§ REQUEST
List each line of the listing below that contains the string "Protocols". The match is case-sensitive.

-- LISTED ENTRIES start --

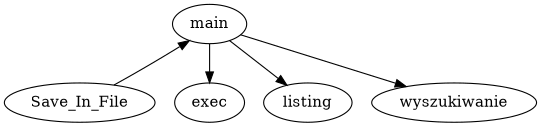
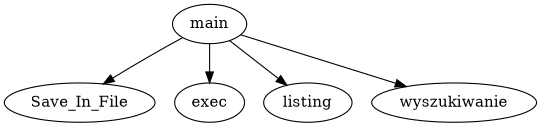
  digraph {
    main
    Save_In_File
    exec
    listing
    wyszukiwanie
-   Save_In_File -> main
+   main -> Save_In_File
    main -> exec
    main -> listing
    main -> wyszukiwanie
  }
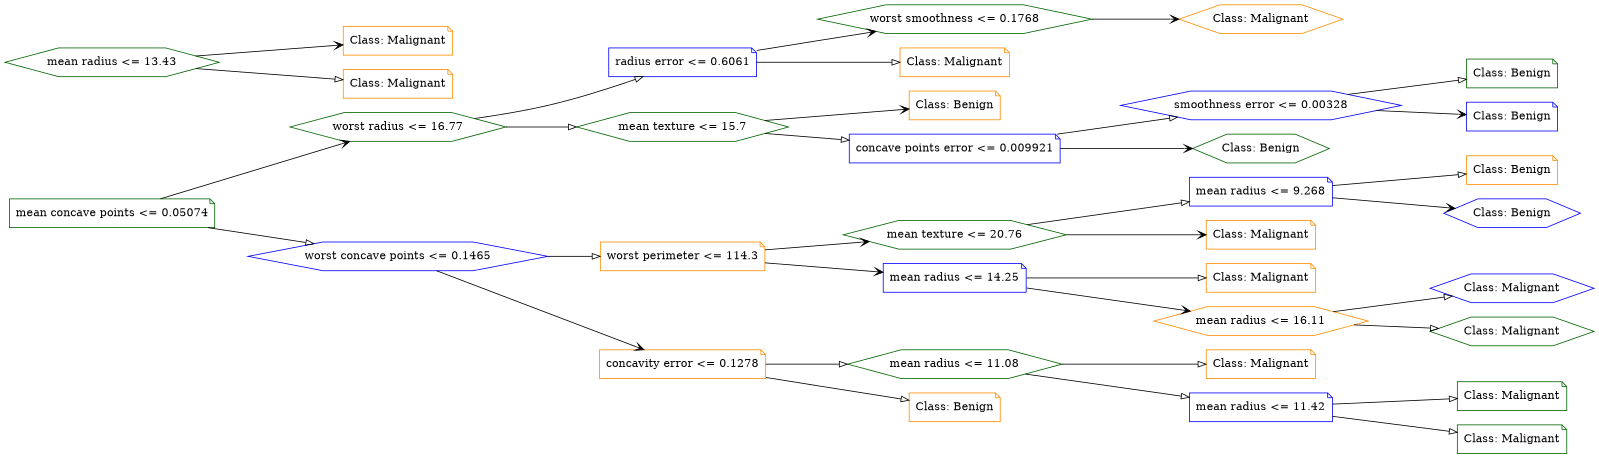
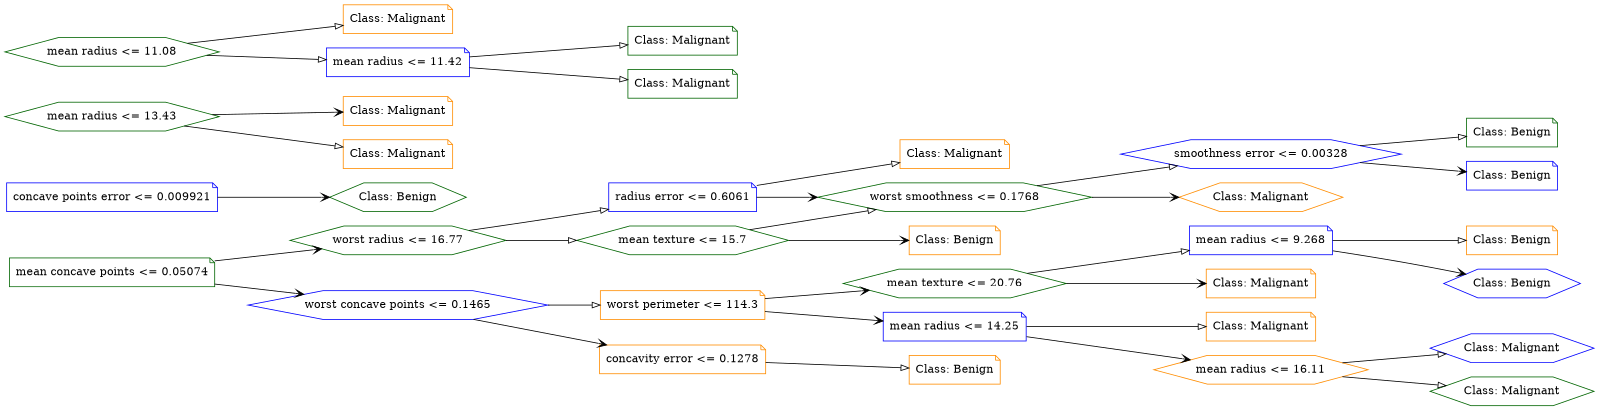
  digraph {
    rankdir=LR
    node [color=darkorange shape=note]
    edge [arrowhead=onormal]
    n1 [color=darkgreen label="mean concave points <= 0.05074"]
    n2 [color=darkgreen label="worst radius <= 16.77" shape=hexagon]
    n3 [color=blue label="worst concave points <= 0.1465" shape=hexagon]
    n4 [color=blue label="radius error <= 0.6061"]
    n5 [color=darkgreen label="mean texture <= 15.7" shape=hexagon]
    n6 [label="worst perimeter <= 114.3"]
    n7 [label="concavity error <= 0.1278"]
    n8 [color=darkgreen label="worst smoothness <= 0.1768" shape=hexagon]
    n9 [label="Class: Malignant"]
    n10 [label="Class: Benign"]
    n11 [color=blue label="concave points error <= 0.009921"]
    n12 [color=blue label="smoothness error <= 0.00328" shape=hexagon]
    n13 [label="Class: Malignant" shape=hexagon]
    n14 [color=darkgreen label="Class: Benign"]
    n15 [color=blue label="Class: Benign"]
    n16 [color=darkgreen label="Class: Benign" shape=hexagon]
    n17 [color=darkgreen label="mean radius <= 13.43" shape=hexagon]
    n18 [label="Class: Malignant"]
    n19 [label="Class: Malignant"]
    n20 [color=darkgreen label="mean texture <= 20.76" shape=hexagon]
    n21 [color=blue label="mean radius <= 14.25"]
    n22 [color=darkgreen label="mean radius <= 11.08" shape=hexagon]
    n23 [label="Class: Benign"]
    n24 [color=blue label="mean radius <= 9.268"]
    n25 [label="Class: Malignant"]
    n26 [label="Class: Malignant"]
    n27 [label="mean radius <= 16.11" shape=hexagon]
    n28 [label="Class: Benign"]
    n29 [color=blue label="Class: Benign" shape=hexagon]
    n30 [color=blue label="Class: Malignant" shape=hexagon]
    n31 [color=darkgreen label="Class: Malignant" shape=hexagon]
    n32 [label="Class: Malignant"]
    n33 [color=blue label="mean radius <= 11.42"]
    n34 [color=darkgreen label="Class: Malignant"]
    n35 [color=darkgreen label="Class: Malignant"]
    n1 -> n2 [arrowhead=vee]
-   n1 -> n3
+   n1 -> n3 [arrowhead=vee]
    n2 -> n4
    n2 -> n5
    n3 -> n6
    n3 -> n7 [arrowhead=vee]
    n4 -> n8 [arrowhead=vee]
    n4 -> n9
    n5 -> n10 [arrowhead=vee]
-   n5 -> n11
+   n5 -> n8
    n6 -> n20 [arrowhead=vee]
    n6 -> n21 [arrowhead=vee]
-   n7 -> n22
    n7 -> n23
-   n11 -> n12
+   n8 -> n12
    n8 -> n13 [arrowhead=vee]
    n11 -> n16 [arrowhead=vee]
    n12 -> n14
    n12 -> n15 [arrowhead=vee]
    n17 -> n18 [arrowhead=vee]
    n17 -> n19
    n20 -> n24
    n20 -> n25 [arrowhead=vee]
    n21 -> n26
    n21 -> n27 [arrowhead=vee]
    n22 -> n32
    n22 -> n33
    n24 -> n28
    n24 -> n29 [arrowhead=vee]
    n27 -> n30
    n27 -> n31
    n33 -> n34
    n33 -> n35
  }
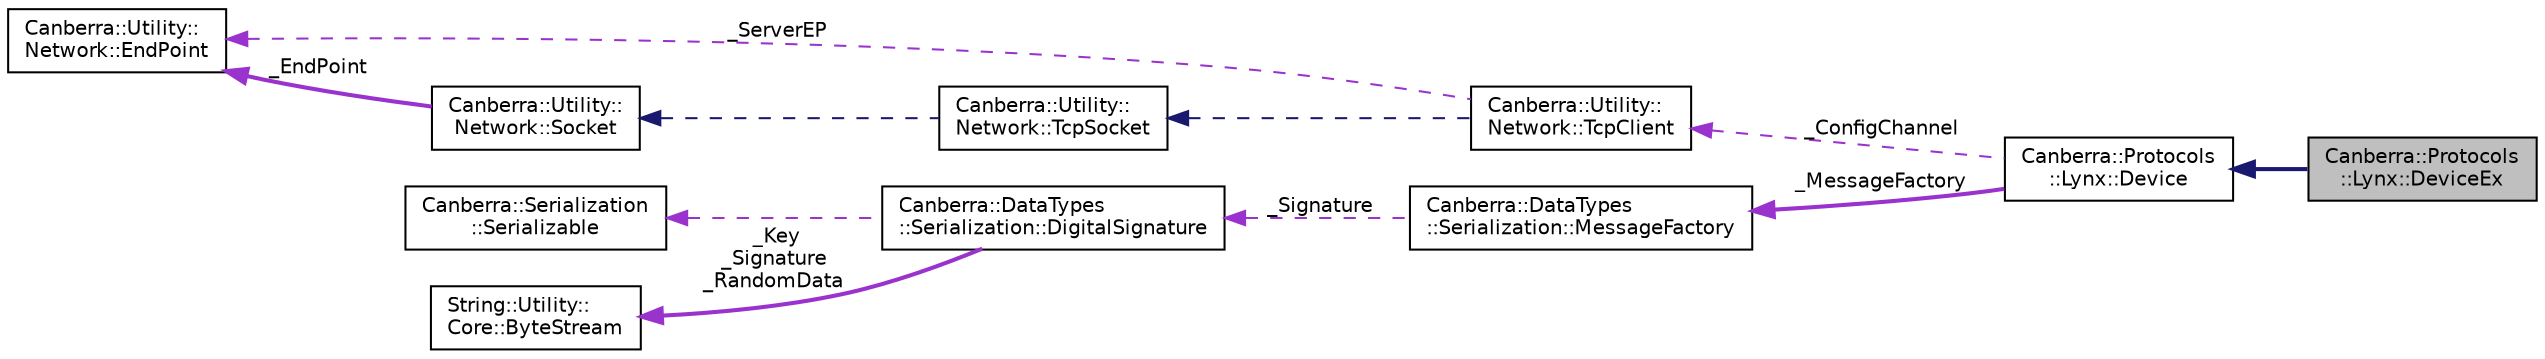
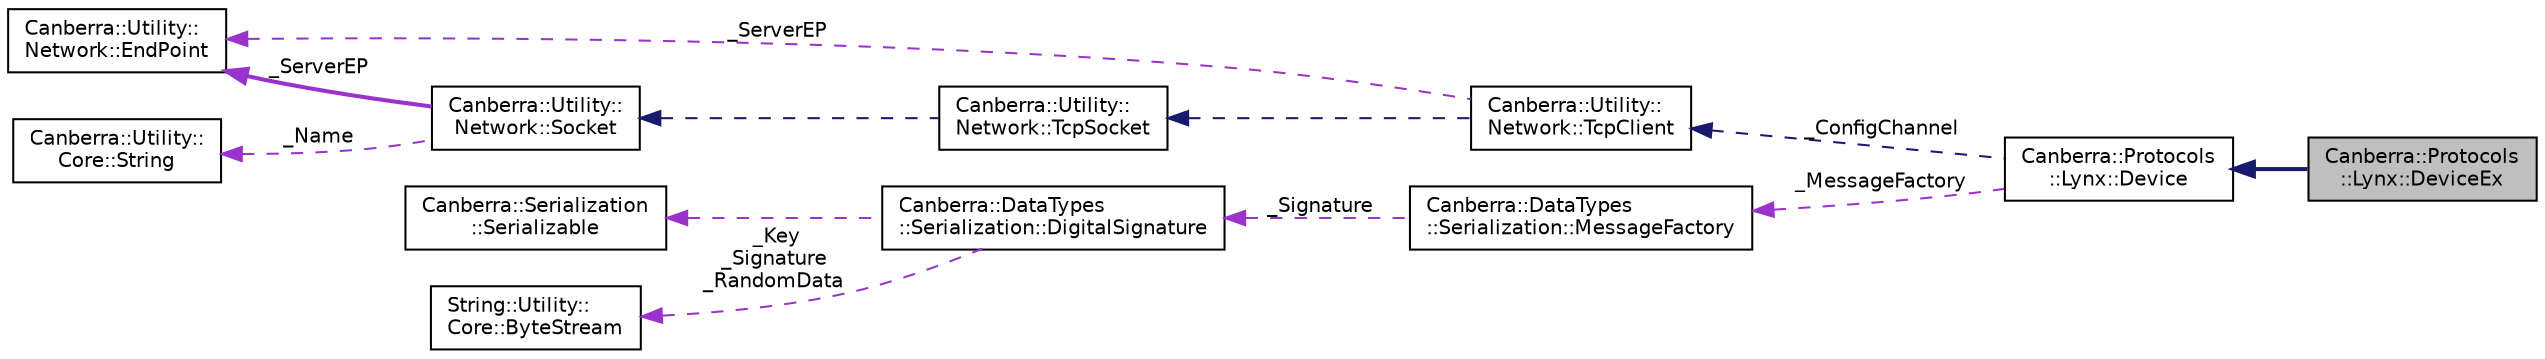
  digraph {
    rankdir=LR
    node [color=black fillcolor=white fontname=Helvetica fontsize=10 shape=record style=filled]
    edge [color=darkorchid3 dir=back fontname=Helvetica fontsize=10 labelfontname=Helvetica labelfontsize=10 style=dashed]
    n1 [fillcolor=grey75 fontcolor=black height=0.2 label="Canberra::Protocols\l::Lynx::DeviceEx" width=0.4]
    n2 [height=0.2 label="Canberra::Protocols\l::Lynx::Device" width=0.4]
    n3 [height=0.2 label="Canberra::Utility::\lNetwork::TcpClient" width=0.4]
    n4 [height=0.2 label="Canberra::Utility::\lNetwork::TcpSocket" width=0.4]
    n5 [height=0.2 label="Canberra::Utility::\lNetwork::Socket" width=0.4]
    n6 [height=0.2 label="Canberra::Utility::\lNetwork::EndPoint" width=0.4]
+   n7 [height=0.2 label="Canberra::Utility::\lCore::String" width=0.4]
    n8 [height=0.2 label="Canberra::DataTypes\l::Serialization::MessageFactory" width=0.4]
    n9 [height=0.2 label="Canberra::DataTypes\l::Serialization::DigitalSignature" width=0.4]
    n10 [height=0.2 label="Canberra::Serialization\l::Serializable" width=0.4]
    n11 [height=0.2 label="String::Utility::\lCore::ByteStream" width=0.4]
    n2 -> n1 [color=midnightblue style=bold]
-   n3 -> n2 [label=" _ConfigChannel"]
+   n3 -> n2 [color=midnightblue label=" _ConfigChannel"]
    n4 -> n3 [color=midnightblue]
    n5 -> n4 [color=midnightblue]
    n6 -> n3 [label=" _ServerEP"]
-   n6 -> n5 [label=" _EndPoint" style=bold]
-   n8 -> n2 [label=" _MessageFactory" style=bold]
+   n6 -> n5 [label=" _ServerEP" style=bold]
+   n7 -> n5 [label=" _Name"]
+   n8 -> n2 [label=" _MessageFactory"]
    n9 -> n8 [label=" _Signature"]
    n10 -> n9
-   n11 -> n9 [label=" _Key\n_Signature\n_RandomData" style=bold]
+   n11 -> n9 [label=" _Key\n_Signature\n_RandomData"]
  }
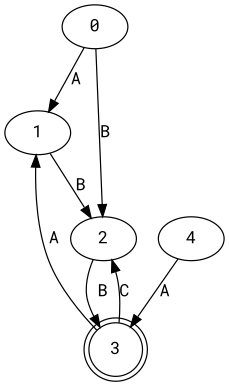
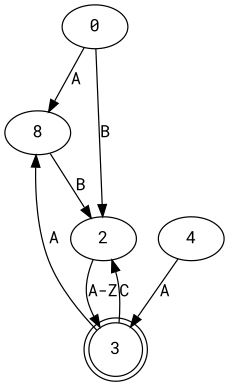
  digraph {
    fontname="Roboto Mono"
    node [fontname="Roboto Mono"]
    edge [fontname="Roboto Mono"]
    0
-   1
+   1 [label=8]
    2
    3 [shape=doublecircle]
    4
    0 -> 1 [label=A]
    0 -> 2 [label=B]
    1 -> 2 [label=B]
-   2 -> 3 [label=B]
+   2 -> 3 [label="A-Z"]
    3 -> 1 [label=A]
    3 -> 2 [label=C]
    4 -> 3 [label=A]
  }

-- LISTED ENTRIES end --

§ OUTPUT OF THE TASK
    n1 [fillcolor=grey75 fontcolor=black height=0.2 label="Canberra::Protocols\l::Lynx::DeviceEx" width=0.4]
    n2 [height=0.2 label="Canberra::Protocols\l::Lynx::Device" width=0.4]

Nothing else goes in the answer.